- _EXTRACTED DATA_:
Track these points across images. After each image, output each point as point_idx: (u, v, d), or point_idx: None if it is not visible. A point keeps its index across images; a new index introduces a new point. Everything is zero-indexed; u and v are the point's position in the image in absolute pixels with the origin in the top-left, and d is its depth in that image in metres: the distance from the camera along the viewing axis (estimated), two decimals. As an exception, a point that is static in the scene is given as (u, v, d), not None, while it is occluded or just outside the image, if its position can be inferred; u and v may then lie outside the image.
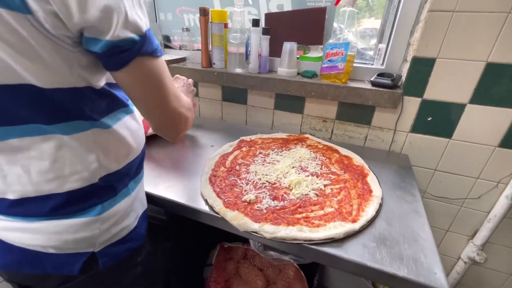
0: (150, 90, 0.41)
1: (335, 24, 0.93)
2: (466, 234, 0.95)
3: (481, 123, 0.78)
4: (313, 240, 0.50)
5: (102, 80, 0.41)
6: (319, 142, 0.89)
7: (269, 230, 0.51)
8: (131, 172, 0.49)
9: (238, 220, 0.54)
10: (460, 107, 0.78)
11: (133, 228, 0.50)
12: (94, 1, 0.31)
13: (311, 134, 0.96)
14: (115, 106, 0.45)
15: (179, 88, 0.82)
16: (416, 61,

- _ASSIGNMENT_:
Retype, without any change, the lines from the one containing "4: (313, 240, 0.50)" through the final line of the material above, and no others.

- _OUTPUT OF THE TASK_:
4: (313, 240, 0.50)
5: (102, 80, 0.41)
6: (319, 142, 0.89)
7: (269, 230, 0.51)
8: (131, 172, 0.49)
9: (238, 220, 0.54)
10: (460, 107, 0.78)
11: (133, 228, 0.50)
12: (94, 1, 0.31)
13: (311, 134, 0.96)
14: (115, 106, 0.45)
15: (179, 88, 0.82)
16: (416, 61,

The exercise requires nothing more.